Thursday, September 07, 2006

Rhino in the wild caught on video in Sabah

Borneo Sumatran RhinoThe first picture of the reclusive Sumatran rhino taken in the wild here in Sabah.
Photo Copright to
New Sabah Times.


KOTA KINABALU: A Sumatran rhinoceros was sighted and photographed in its natural habitat for the first time in Sabah, heartening rhino conservationists in the state.

Rangers from SOS Rhino patrol unit were out tracking the animals when they came across a healthy male rhino in the wild and managed to capture it on digital camera using the video mode.

The exciting news was announced by Sabah Wildlife Department deputy director Laurentius Ambu during a press conference jointly attended by Sabah Energy Corporation (SEC), general manager Margaret Fung and SOS Rhino president Dr Nan Schaffer at SEC office yesterday

Members of the media were given the opportunity to view the video clip, which lasted less than 10 seconds. The visual shows the young rhino scurrying away, seeing the rangers.

This is the first time in Malaysia that we managed the capture the rhino on video. Meaning to say that, they are not really wild now because they are coming out to occupy more areas in the forest,” he said.

To ensure the safety of the rhino especially from poachers the location of the sighting will not be disclosed to the readers.

On the significance of the discovery, he said the department had just finished its task of surveying the rhino population in Danum Valley and they had found at least 17 rhinos in the area.

“Now, we are planning to conduct a full-scale survey in Tabin Wildlife Reserve in November this year,” Laurentius said.

In the past, he said, there was plenty of skepticism about the rhino programme, as the only evidence that trackers and conservationists had were footprints and dung.

“Now, since we have recorded one on video, we have something to prove to the people,” he said. “We reckon from the sighting of the young rhino that they are now breeding.
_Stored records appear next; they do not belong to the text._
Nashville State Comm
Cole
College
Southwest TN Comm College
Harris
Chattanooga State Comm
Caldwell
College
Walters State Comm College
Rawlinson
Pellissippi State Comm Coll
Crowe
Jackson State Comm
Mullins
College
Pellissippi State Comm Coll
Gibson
However, we can only determine the actual number when we conduct the survey. The prospects for the rhino are quite positive in Tabin because you can see them running around, which is a good indicator.”
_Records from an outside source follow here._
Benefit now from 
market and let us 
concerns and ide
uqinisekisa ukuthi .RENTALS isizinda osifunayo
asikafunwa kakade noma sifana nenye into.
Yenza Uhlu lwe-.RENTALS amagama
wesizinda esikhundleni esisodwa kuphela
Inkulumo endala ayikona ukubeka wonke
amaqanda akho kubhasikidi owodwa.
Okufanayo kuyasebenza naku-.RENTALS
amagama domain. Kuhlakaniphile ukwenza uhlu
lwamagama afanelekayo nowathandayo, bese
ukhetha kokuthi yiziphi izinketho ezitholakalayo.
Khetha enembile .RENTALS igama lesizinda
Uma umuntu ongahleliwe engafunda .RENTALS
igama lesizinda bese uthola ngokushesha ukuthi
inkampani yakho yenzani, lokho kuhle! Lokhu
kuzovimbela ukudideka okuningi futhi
SOS Rhino programme officer Dr MS Thayaparan said the sighting, along with rare photos and video documentation of the rhino in its natural habitat, are indeed very encouraging.

“We have been tracking these animals here in Sabah for almost 10 years now, and although we have seen tracks and signs of the rhino, this is the actual first sighting of a rhino in the wild. We are excited about the photos and video clip as it also helps us determine the sex of the animal and its health condition in its natural habitat, something that we could only guess at before,” he said.

“This is the good news… we can receive more funding from Save the Rhino International to pursue our programme,” he added.

Dr Schaffer concurred, saying that the video means there is hope for the species—and returns for the initial investment that the organisation made in it.

“The Sabah Wildlife Department has made a significant investment in the rhino since the ’80s. The animal is so special and so unique that it took millions of ringgit and years to understand,” she said.

She said the department built sophisticated facilities for the study of the rhino: They were the first to develop breeding techniques that ultimately resulted in the birth of the first rhino calf born in captivity in 100 years.

“But now,” she said, “it will take another substantial long-term investment to continue to sustain and promote the initial investment. (It will take) commitment, not just by the government, but also by the public, business and education sectors—commitment by everyone—to not let a world heritage species become extinct in our lifetime. It will take funds, it will take materials, and it will take determination.”

She added, “This is a viable fight even for the burgeoning tourist industry—with no promotion, this animal has brought RM24 million to the economy of Sabah. It is an untapped economic resource as an awe-inspiring experience.”